Prasto menambahkan, lemahnya posisi jurnalis secara hukum dalam hubungan kerja dengan perusahaan media, menjadikan profesi jurnalis sangat rentan terhadap tindak kekerasan tanpa ada jaminan dan perlindungan dari perusahaan media.

Your browser doesn’t support HTML5

AJI Surabaya Serukan Perusahaan Media Perhatikan Kesejahteraan Jurnalis

“Ada ketidakjelasan di dalam hubungan kerja antara buruh, jurnalis dalam kaitan ini dengan pihak lembaga pers tempat dia bekerja, misalkan bahwa mereka cuma dalam sebatas kontributor, stringer, koresponden, atau apa pun namanya, dimana di dalam hubungan kerjasama itu tidak ada kepastian hukum di dalam hubungan kerja tersebut, sehingga ketika terjadi kekerasan misalkan, tempat perusahaan dia bekerja itu cenderung lepas tangan. Hak-hak mereka itu akhirnya menjadi tidak dipenuhi,” lanjutnya.

Sementara itu Koordinator Divisi Advokasi AJI Surabaya, Yovinus Guntur Wicaksono mengungkapkan, dari sekian banyak perusahaan media yang ada di Surabaya, lebih dari separuh media di Surabaya masih belum memberikan upah yang layak kepada jurnalisnya.

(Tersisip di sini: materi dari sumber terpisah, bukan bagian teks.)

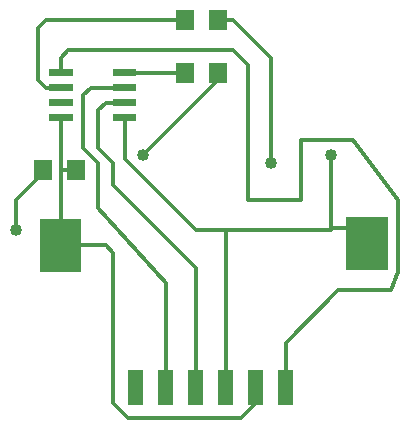
<source format=gbl>
G04 DipTrace 2.3.1.0*
%INgengar.GBL*%
%MOIN*%
%ADD13C,0.013*%
%ADD16R,0.063X0.0709*%
%ADD17C,0.04*%
%FSLAX44Y44*%
G04*
G70*
G90*
G75*
G01*
%LNBottom*%
%LPD*%
X10741Y15898D2*
D13*
Y14522D1*
X13115Y12148D1*
X14115D1*
X17615D1*
Y12239D1*
Y14648D1*
X14115Y6898D2*
Y12148D1*
X17615Y12239D2*
X18287D1*
X18825Y11701D1*
X8012Y14148D2*
Y14046D1*
X7115Y13148D1*
Y12148D1*
X16115Y6898D2*
Y8398D1*
X17865Y10148D1*
X19615D1*
X19871Y10764D1*
X19865Y13148D1*
X18371Y15148D1*
X16638D1*
Y13148D1*
X14865D1*
Y17648D1*
X14365Y18148D1*
X8865D1*
X8615Y17898D1*
Y17398D1*
X9115Y14148D2*
X8615D1*
Y15898D1*
Y11648D2*
Y14148D1*
X15115Y6898D2*
Y6398D1*
X14615Y5898D1*
X10865D1*
X10365Y6398D1*
Y11398D1*
X10115Y11648D1*
X8615D1*
X10741Y17398D2*
X12762D1*
X8615Y16898D2*
X8115D1*
X7865Y17148D1*
Y18898D1*
X8115Y19148D1*
X12762D1*
X13865Y17398D2*
Y17148D1*
X11365Y14648D1*
X13865Y19148D2*
X14365D1*
X15615Y17898D1*
Y14398D1*
X12115Y6898D2*
Y10398D1*
X9865Y12898D1*
Y14398D1*
X9365Y14898D1*
Y16648D1*
X9615Y16898D1*
X10741D1*
X13115Y6898D2*
Y10898D1*
X10365Y13648D1*
Y14398D1*
X9865Y14898D1*
Y16148D1*
X10115Y16398D1*
X10741D1*
D17*
X11365Y14648D3*
X15615Y14398D3*
X7115Y12148D3*
X17615Y14648D3*
G36*
X9304Y10762D2*
X7926D1*
Y12534D1*
X9304D1*
Y10762D1*
G37*
G36*
X19514Y10815D2*
X18136D1*
Y12587D1*
X19514D1*
Y10815D1*
G37*
D16*
X9115Y14148D3*
X8012D3*
G36*
X16365Y6308D2*
X15865D1*
Y7488D1*
X16365D1*
Y6308D1*
G37*
G36*
X15365D2*
X14865D1*
Y7488D1*
X15365D1*
Y6308D1*
G37*
G36*
X14365D2*
X13865D1*
Y7488D1*
X14365D1*
Y6308D1*
G37*
G36*
X13365D2*
X12865D1*
Y7488D1*
X13365D1*
Y6308D1*
G37*
G36*
X12365D2*
X11865D1*
Y7488D1*
X12365D1*
Y6308D1*
G37*
G36*
X11365D2*
X10865D1*
Y7488D1*
X11365D1*
Y6308D1*
G37*
D16*
X13865Y17398D3*
X12762D3*
X13865Y19148D3*
X12762D3*
G36*
X9009Y16016D2*
Y15780D1*
X8221D1*
Y16016D1*
X9009D1*
G37*
G36*
Y16516D2*
Y16280D1*
X8221D1*
Y16516D1*
X9009D1*
G37*
G36*
Y17016D2*
Y16780D1*
X8221D1*
Y17016D1*
X9009D1*
G37*
G36*
Y17516D2*
Y17280D1*
X8221D1*
Y17516D1*
X9009D1*
G37*
G36*
X11134D2*
Y17280D1*
X10347D1*
Y17516D1*
X11134D1*
G37*
G36*
Y17016D2*
Y16780D1*
X10347D1*
Y17016D1*
X11134D1*
G37*
G36*
Y16516D2*
Y16280D1*
X10347D1*
Y16516D1*
X11134D1*
G37*
G36*
Y16016D2*
Y15780D1*
X10347D1*
Y16016D1*
X11134D1*
G37*
M02*

</source>
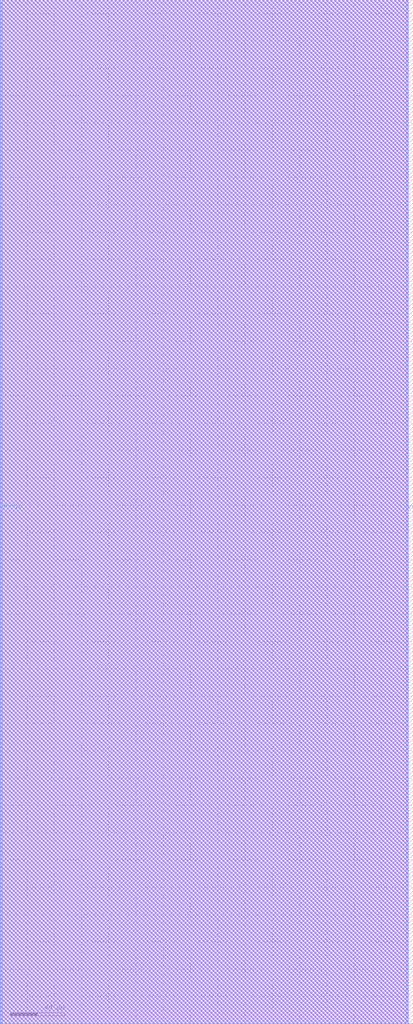
<source format=lef>
VERSION 5.7 ;
  NOWIREEXTENSIONATPIN ON ;
  DIVIDERCHAR "/" ;
  BUSBITCHARS "[]" ;
MACRO Art
  CLASS BLOCK ;
  FOREIGN Art ;
  ORIGIN -0.200 0.000 ;
  SIZE 302.920 BY 750.000 ;
  PIN vccd1
    DIRECTION INPUT ;
    USE POWER ;
    PORT
      LAYER met4 ;
        RECT 0.20000 0.00000 1.80000 750.00000 ;
    END
  END vccd1
  PIN vssd1
    DIRECTION INPUT ;
    USE GROUND ;
    PORT
      LAYER met4 ;
        RECT 298.20000 0.00000 299.80000 750.00000 ;
    END
  END vssd1
  OBS
    LAYER  met1 ;
      RECT  0.200 0.0 299.800 750.0 ;
	LAYER  met1 ;
      RECT  0.200 0.0 299.800 750.0 ;
	LAYER  met2 ;
      RECT  0.200 0.0 299.800 750.0 ;
	LAYER  met3 ;
      RECT  0.200 0.0 299.800 750.0 ;
	LAYER  met4 ;
      RECT  0.200 0.0 299.800 750.0 ;
  END
END Art
END LIBRARY

</source>
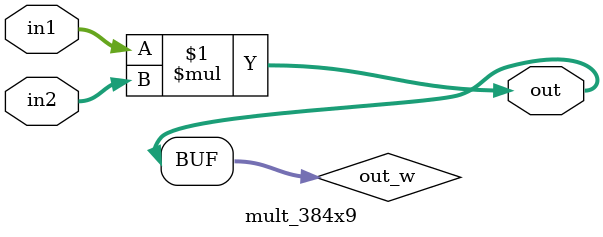
<source format=v>

module mult_384x9(out, in1, in2);

input [383:0] in1;
input [8:0] in2;
output [392:0] out;

(* multstyle = "dsp" *) wire [392:0] out_w;

assign out_w = in1 * in2;
assign out = out_w;

endmodule

</source>
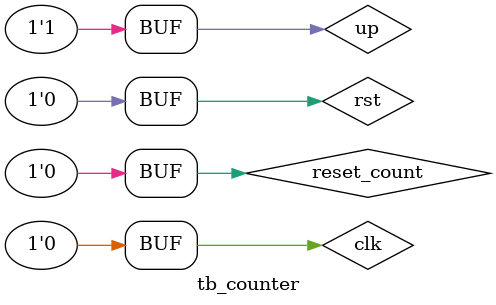
<source format=sv>
`timescale 1ns/10ps

module tb_counter ();
    
    localparam WIDTH = 5;

    logic clk, rst;

    logic reset_count, up;
    logic[WIDTH-1:0] out;
    
    counter 
    #(
        .WIDTH (WIDTH)
    )
    u_counter(
    	.clk         (clk         ),
        .rst         (rst         ),
        .reset_count (reset_count ),
        .up          (up          ),
        .out         (out         )
    );
    


    localparam PERIOD = 10;

    always 
    begin
        clk = 1'b1;
        #(PERIOD/2);

        clk = 1'b0;
        #(PERIOD/2);    
    end

    initial begin
        rst = 1'b1;

        up = 1'b0;
        reset_count = 1'b0;

        #(3.25*PERIOD);

        rst = 1'b0;

        #(2*PERIOD);

        up = 1'b1;
        
        #(3*PERIOD);

        up = 1'b0;

        #(2*PERIOD);

        reset_count = 1'b1;

        #(1*PERIOD);

        reset_count = 1'b0;
        up = 1'b1;
    end

endmodule
</source>
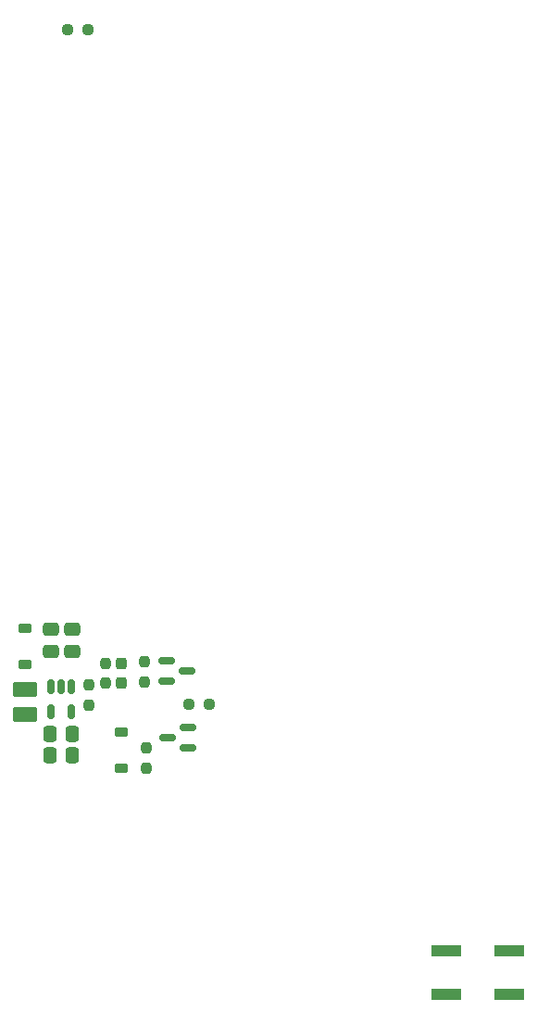
<source format=gbr>
%TF.GenerationSoftware,KiCad,Pcbnew,7.0.9*%
%TF.CreationDate,2024-01-30T18:45:19-06:00*%
%TF.ProjectId,bsidesPR,62736964-6573-4505-922e-6b696361645f,rev?*%
%TF.SameCoordinates,Original*%
%TF.FileFunction,Paste,Bot*%
%TF.FilePolarity,Positive*%
%FSLAX46Y46*%
G04 Gerber Fmt 4.6, Leading zero omitted, Abs format (unit mm)*
G04 Created by KiCad (PCBNEW 7.0.9) date 2024-01-30 18:45:19*
%MOMM*%
%LPD*%
G01*
G04 APERTURE LIST*
G04 Aperture macros list*
%AMRoundRect*
0 Rectangle with rounded corners*
0 $1 Rounding radius*
0 $2 $3 $4 $5 $6 $7 $8 $9 X,Y pos of 4 corners*
0 Add a 4 corners polygon primitive as box body*
4,1,4,$2,$3,$4,$5,$6,$7,$8,$9,$2,$3,0*
0 Add four circle primitives for the rounded corners*
1,1,$1+$1,$2,$3*
1,1,$1+$1,$4,$5*
1,1,$1+$1,$6,$7*
1,1,$1+$1,$8,$9*
0 Add four rect primitives between the rounded corners*
20,1,$1+$1,$2,$3,$4,$5,0*
20,1,$1+$1,$4,$5,$6,$7,0*
20,1,$1+$1,$6,$7,$8,$9,0*
20,1,$1+$1,$8,$9,$2,$3,0*%
G04 Aperture macros list end*
%ADD10RoundRect,0.237500X0.250000X0.237500X-0.250000X0.237500X-0.250000X-0.237500X0.250000X-0.237500X0*%
%ADD11R,2.750000X1.000000*%
%ADD12RoundRect,0.237500X-0.237500X0.250000X-0.237500X-0.250000X0.237500X-0.250000X0.237500X0.250000X0*%
%ADD13RoundRect,0.150000X0.587500X0.150000X-0.587500X0.150000X-0.587500X-0.150000X0.587500X-0.150000X0*%
%ADD14RoundRect,0.150000X-0.587500X-0.150000X0.587500X-0.150000X0.587500X0.150000X-0.587500X0.150000X0*%
%ADD15RoundRect,0.225000X-0.375000X0.225000X-0.375000X-0.225000X0.375000X-0.225000X0.375000X0.225000X0*%
%ADD16RoundRect,0.250000X-0.337500X-0.475000X0.337500X-0.475000X0.337500X0.475000X-0.337500X0.475000X0*%
%ADD17RoundRect,0.250000X-0.475000X0.337500X-0.475000X-0.337500X0.475000X-0.337500X0.475000X0.337500X0*%
%ADD18RoundRect,0.250001X0.849999X-0.462499X0.849999X0.462499X-0.849999X0.462499X-0.849999X-0.462499X0*%
%ADD19RoundRect,0.237500X-0.237500X0.300000X-0.237500X-0.300000X0.237500X-0.300000X0.237500X0.300000X0*%
%ADD20RoundRect,0.150000X-0.150000X0.512500X-0.150000X-0.512500X0.150000X-0.512500X0.150000X0.512500X0*%
%ADD21RoundRect,0.225000X0.375000X-0.225000X0.375000X0.225000X-0.375000X0.225000X-0.375000X-0.225000X0*%
%ADD22RoundRect,0.237500X-0.250000X-0.237500X0.250000X-0.237500X0.250000X0.237500X-0.250000X0.237500X0*%
G04 APERTURE END LIST*
D10*
%TO.C,R6*%
X91686672Y-62941701D03*
X93511672Y-62941701D03*
%TD*%
D11*
%TO.C,SW1*%
X132007888Y-147045921D03*
X126247888Y-147045921D03*
X132007888Y-151045921D03*
X126247888Y-151045921D03*
%TD*%
D12*
%TO.C,R1*%
X98838172Y-128579401D03*
X98838172Y-130404401D03*
%TD*%
D13*
%TO.C,Q1*%
X100795672Y-127587901D03*
X102670672Y-128537901D03*
X102670672Y-126637901D03*
%TD*%
D12*
%TO.C,R4*%
X98670672Y-122500401D03*
X98670672Y-120675401D03*
%TD*%
D14*
%TO.C,Q2*%
X102608172Y-121537901D03*
X100733172Y-120587901D03*
X100733172Y-122487901D03*
%TD*%
D15*
%TO.C,D52*%
X87736888Y-120883921D03*
X87736888Y-117583921D03*
%TD*%
D16*
%TO.C,C1*%
X92086888Y-129233921D03*
X90011888Y-129233921D03*
%TD*%
D17*
%TO.C,C5*%
X92086888Y-119771421D03*
X92086888Y-117696421D03*
%TD*%
D18*
%TO.C,L1*%
X87736888Y-123211421D03*
X87736888Y-125536421D03*
%TD*%
D19*
%TO.C,C3*%
X96586888Y-122596421D03*
X96586888Y-120871421D03*
%TD*%
D20*
%TO.C,U2*%
X90086888Y-125233921D03*
X91986888Y-125233921D03*
X91986888Y-122958921D03*
X91036888Y-122958921D03*
X90086888Y-122958921D03*
%TD*%
D12*
%TO.C,R2*%
X95086888Y-122646421D03*
X95086888Y-120821421D03*
%TD*%
D17*
%TO.C,C4*%
X90086888Y-119771421D03*
X90086888Y-117696421D03*
%TD*%
D12*
%TO.C,R3*%
X93586888Y-124646421D03*
X93586888Y-122821421D03*
%TD*%
D16*
%TO.C,C2*%
X92086888Y-127233921D03*
X90011888Y-127233921D03*
%TD*%
D21*
%TO.C,D51*%
X96552172Y-127079901D03*
X96552172Y-130379901D03*
%TD*%
D22*
%TO.C,R5*%
X104583172Y-124537901D03*
X102758172Y-124537901D03*
%TD*%
M02*

</source>
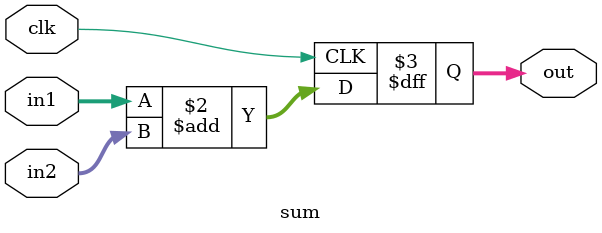
<source format=v>
module sum(in1, in2, clk, out);
  input [7:0] in1,in2;
  input clk;
  output reg [15:0] out;

  always @(posedge clk)
   begin
	out = in1 + in2;
   end 
endmodule 
</source>
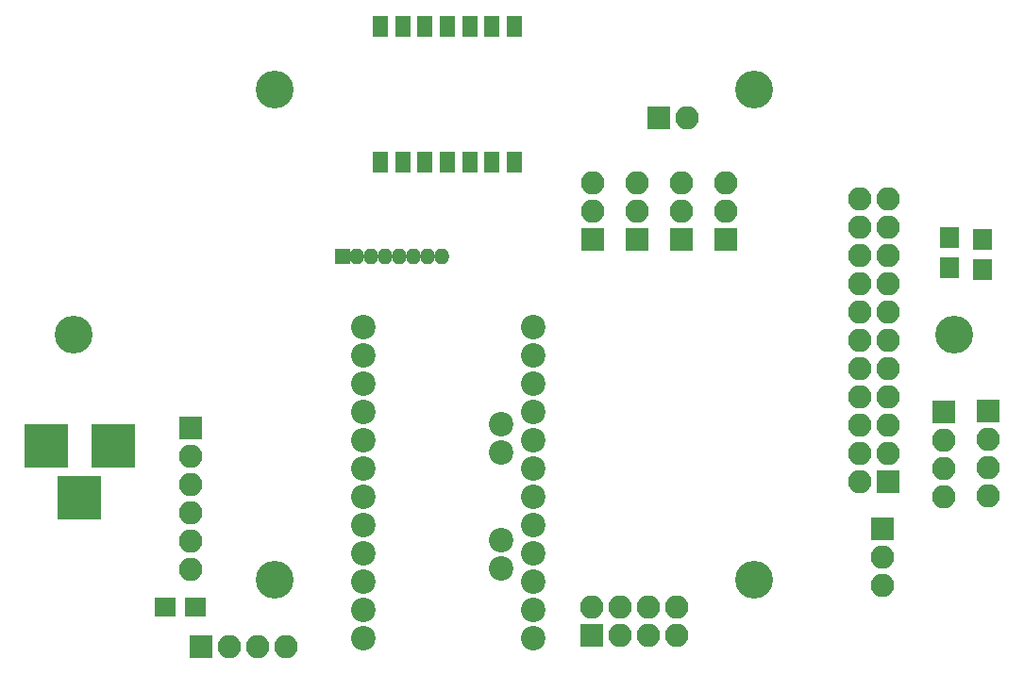
<source format=gts>
G04 #@! TF.FileFunction,Soldermask,Top*
%FSLAX46Y46*%
G04 Gerber Fmt 4.6, Leading zero omitted, Abs format (unit mm)*
G04 Created by KiCad (PCBNEW 4.0.5) date 2017 June 13, Tuesday 16:43:51*
%MOMM*%
%LPD*%
G01*
G04 APERTURE LIST*
%ADD10C,0.100000*%
%ADD11C,2.200000*%
%ADD12R,2.100000X2.100000*%
%ADD13O,2.100000X2.100000*%
%ADD14C,3.400000*%
%ADD15R,3.900000X3.900000*%
%ADD16R,1.700000X1.900000*%
%ADD17R,1.900000X1.700000*%
%ADD18R,1.400000X1.900000*%
%ADD19R,1.400000X1.400000*%
%ADD20O,1.400000X1.400000*%
G04 APERTURE END LIST*
D10*
D11*
X69819000Y-73477000D03*
X69819000Y-76017000D03*
X69819000Y-65603000D03*
X69819000Y-63063000D03*
X72740000Y-82240000D03*
X72740000Y-79700000D03*
X72740000Y-74620000D03*
X72740000Y-77160000D03*
X72740000Y-67000000D03*
X72740000Y-64460000D03*
X72740000Y-69540000D03*
X72740000Y-72080000D03*
X72740000Y-61920000D03*
X72740000Y-59380000D03*
X72740000Y-54300000D03*
X72740000Y-56840000D03*
X57500000Y-56840000D03*
X57500000Y-54300000D03*
X57500000Y-59380000D03*
X57500000Y-61920000D03*
X57500000Y-72080000D03*
X57500000Y-69540000D03*
X57500000Y-64460000D03*
X57500000Y-67000000D03*
X57500000Y-77160000D03*
X57500000Y-74620000D03*
X57500000Y-79700000D03*
X57500000Y-82240000D03*
D12*
X78000000Y-46500000D03*
D13*
X78000000Y-43960000D03*
X78000000Y-41420000D03*
D14*
X49500000Y-77000000D03*
X110500000Y-55000000D03*
D15*
X35000000Y-65000000D03*
X29000000Y-65000000D03*
X32000000Y-69700000D03*
D12*
X83960000Y-35500000D03*
D13*
X86500000Y-35500000D03*
D12*
X77920000Y-82000000D03*
D13*
X77920000Y-79460000D03*
X80460000Y-82000000D03*
X80460000Y-79460000D03*
X83000000Y-82000000D03*
X83000000Y-79460000D03*
X85540000Y-82000000D03*
X85540000Y-79460000D03*
D12*
X42920000Y-83000000D03*
D13*
X45460000Y-83000000D03*
X48000000Y-83000000D03*
X50540000Y-83000000D03*
D12*
X113500000Y-61880000D03*
D13*
X113500000Y-64420000D03*
X113500000Y-66960000D03*
X113500000Y-69500000D03*
D12*
X109500000Y-61920000D03*
D13*
X109500000Y-64460000D03*
X109500000Y-67000000D03*
X109500000Y-69540000D03*
D12*
X104500000Y-68200000D03*
D13*
X101960000Y-68200000D03*
X104500000Y-65660000D03*
X101960000Y-65660000D03*
X104500000Y-63120000D03*
X101960000Y-63120000D03*
X104500000Y-60580000D03*
X101960000Y-60580000D03*
X104500000Y-58040000D03*
X101960000Y-58040000D03*
X104500000Y-55500000D03*
X101960000Y-55500000D03*
X104500000Y-52960000D03*
X101960000Y-52960000D03*
X104500000Y-50420000D03*
X101960000Y-50420000D03*
X104500000Y-47880000D03*
X101960000Y-47880000D03*
X104500000Y-45340000D03*
X101960000Y-45340000D03*
X104500000Y-42800000D03*
X101960000Y-42800000D03*
D12*
X42000000Y-63380000D03*
D13*
X42000000Y-65920000D03*
X42000000Y-68460000D03*
X42000000Y-71000000D03*
X42000000Y-73540000D03*
X42000000Y-76080000D03*
D16*
X110000000Y-46300000D03*
X110000000Y-49000000D03*
X113000000Y-46500000D03*
X113000000Y-49200000D03*
D17*
X42350000Y-79500000D03*
X39650000Y-79500000D03*
D14*
X92500000Y-77000000D03*
X92500000Y-33000000D03*
X31500000Y-55000000D03*
X49500000Y-33000000D03*
D18*
X71000000Y-39500000D03*
X69001020Y-39500000D03*
X59003580Y-39500000D03*
X59003580Y-27300000D03*
X61002560Y-27300000D03*
X66999500Y-27300000D03*
X65003060Y-27300000D03*
X69001020Y-27300000D03*
X63004080Y-27300000D03*
X66999500Y-39500000D03*
X61002560Y-39500000D03*
X65003060Y-39500000D03*
X63004080Y-39500000D03*
X71000000Y-27300000D03*
D19*
X55610000Y-48000000D03*
D20*
X56880000Y-48000000D03*
X58150000Y-48000000D03*
X59420000Y-48000000D03*
X60690000Y-48000000D03*
X61960000Y-48000000D03*
X63230000Y-48000000D03*
X64500000Y-48000000D03*
D12*
X86000000Y-46500000D03*
D13*
X86000000Y-43960000D03*
X86000000Y-41420000D03*
D12*
X82000000Y-46500000D03*
D13*
X82000000Y-43960000D03*
X82000000Y-41420000D03*
D12*
X90000000Y-46500000D03*
D13*
X90000000Y-43960000D03*
X90000000Y-41420000D03*
D12*
X104000000Y-72420000D03*
D13*
X104000000Y-74960000D03*
X104000000Y-77500000D03*
M02*

</source>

“Ada sebetulnya yang sudah memberikan upah layak tetapi jumlahnya tidak besar, dan itu hanya pada media-media besar, dalam artian media-media setaraf nasional yang ada di Surabaya itu sudah, tetapi untuk media-media lokal, media-media online, cetak, itu masih banyak yang belum," kata Yovinus Guntur Wicaksono, Divisi Advokasi AJI Surabaya

"Di lapangan faktanya kami disuruh bekerja maksimal 24 jam, tapi disisi lain ketika kami berhadapan dengan masalah-masalah di luar, banyak yang kami temukan justru malah perusahaan media tidak memberikan perlindungan secara maksimal, nah ini harus lebih baik di masa yang akan datang,” imbuh Yovinus.

AJI Surabaya kata Yovinus, telah mengupayakan memasukkan profesi jurnalis ke dalam draf upah sektoral kepada Pemerintah Kota Surabaya, sebagai upaya mendorong perusahaan media memberikan upah yang layak kepada jurnalis.

“Salah satu langkah kami adalah melakukan lobi, melakukan negosiasi kepada Dinas Tenaga Kerja Kota Surabaya, dan mereka sudah sepakat bahwa, intinya jurnalis masuk dalam upah sektoral. Nah, tinggal kita tunggu action dari Pemerintah Kota Surabaya, apakah mereka betul-betul menerapkan itu atau tidak,” lanjutnya.